A Board for the Woman Who Taught You to Eat

Mother’s Day is Sunday, and the internet would like to sell you a brunch reservation, a bouquet that arrives half-wilted, or a card with a watercolor teapot on it. We’d like to suggest something else.

Feed her.

Not a production. A board. A wedge of something good, a little pile of almonds, a spoonful of honey, a knife, and an afternoon with no particular shape to it.

Because if you think about it, that’s what she did for you. She fed you slowly, over years, without making it look like a performance. She put food on the table when you were too small to thank her for it. She taught you that a tomato in August tastes nothing like a tomato in February, even if she never said it in those words. She probably taught you to love at least one specific cheese — the one that was always in the fridge, or the one she rationed out on crackers when company came over.

So this year, instead of a reservation, build her a board.

How to build it (no rules, but here’s a shape)

One soft, one firm, one with some age on it. That’s the whole formula. Three cheeses is plenty — more than that and you stop tasting and start grazing.

       Something soft and spring-y — a fresh chèvre or a young, bloomy-rinded round. May milk is sweet and grassy right now, and it shows up most in the youngest cheeses.

       Something firm and friendly — a nutty alpine-style or a well-aged gouda. The cheese that doesn’t ask anything of you. Slice it thin, put it next to the almonds.

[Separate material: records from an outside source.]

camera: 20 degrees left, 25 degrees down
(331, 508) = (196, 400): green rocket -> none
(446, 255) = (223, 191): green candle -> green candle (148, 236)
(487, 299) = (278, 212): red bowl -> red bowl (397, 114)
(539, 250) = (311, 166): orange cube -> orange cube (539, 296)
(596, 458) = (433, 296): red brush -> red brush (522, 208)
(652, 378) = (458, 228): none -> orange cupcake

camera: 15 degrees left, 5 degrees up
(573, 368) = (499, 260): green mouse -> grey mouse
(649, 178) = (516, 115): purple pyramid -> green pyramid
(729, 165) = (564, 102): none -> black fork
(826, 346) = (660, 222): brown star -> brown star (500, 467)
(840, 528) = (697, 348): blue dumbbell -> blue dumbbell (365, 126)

       Something with a story — a wedge of something aged, a little funky, a little expensive. The one you wouldn’t have bought for yourself at her age. Tell her where it’s from when you cut it.

Around the edges: a small pile of almonds, a spoonful of good honey (local if you can), a few radishes with their tops still on, a hunk of crusty bread. Strawberries are just starting — a small bowl of them is perfect.

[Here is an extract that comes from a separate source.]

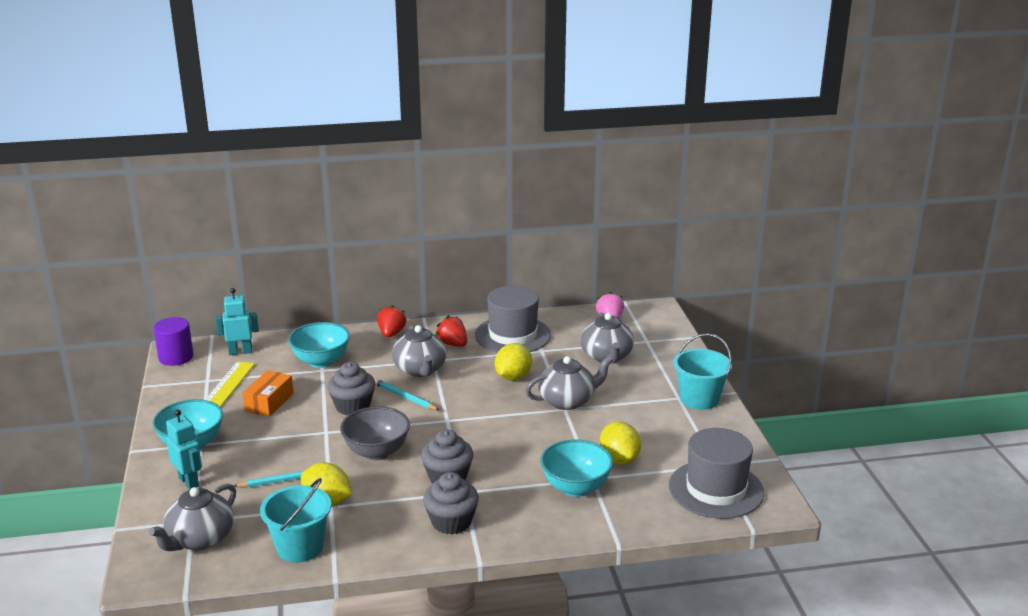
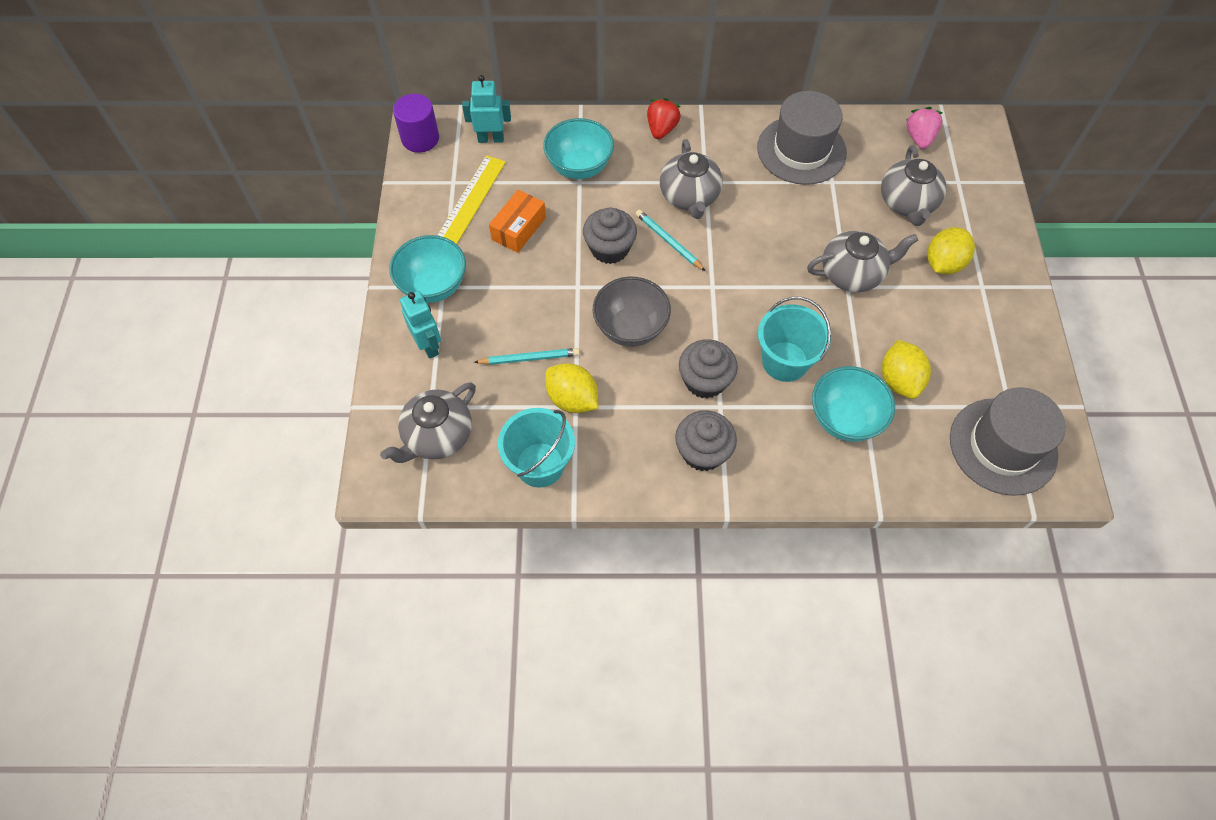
camera: 10 degrees right, 35 degrees up
(453, 344) = (730, 157): red strawberry -> none
(513, 377) = (794, 224): yellow lemon -> yellow lemon (943, 264)
(699, 399) = (1006, 292): turquoise bucket -> turquoise bucket (785, 361)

To drink: whatever she actually likes. A crisp white if she’s a wine person, sparkling water with a lemon wedge if she isn’t, strong black tea if it’s that kind of afternoon.

Come see us

We’re open Wednesday - Sunday 11-8 this week, and we’ll happily put a board together for you if you’d rather not assemble it yourself — just give us a call or stop in by Saturday afternoon. Tell us a little about her and we’ll choose accordingly.

And if your mom isn’t here this year, or it’s complicated, or you’re the mom — eat the cheese yourself. Slowly. On a real plate. That counts too.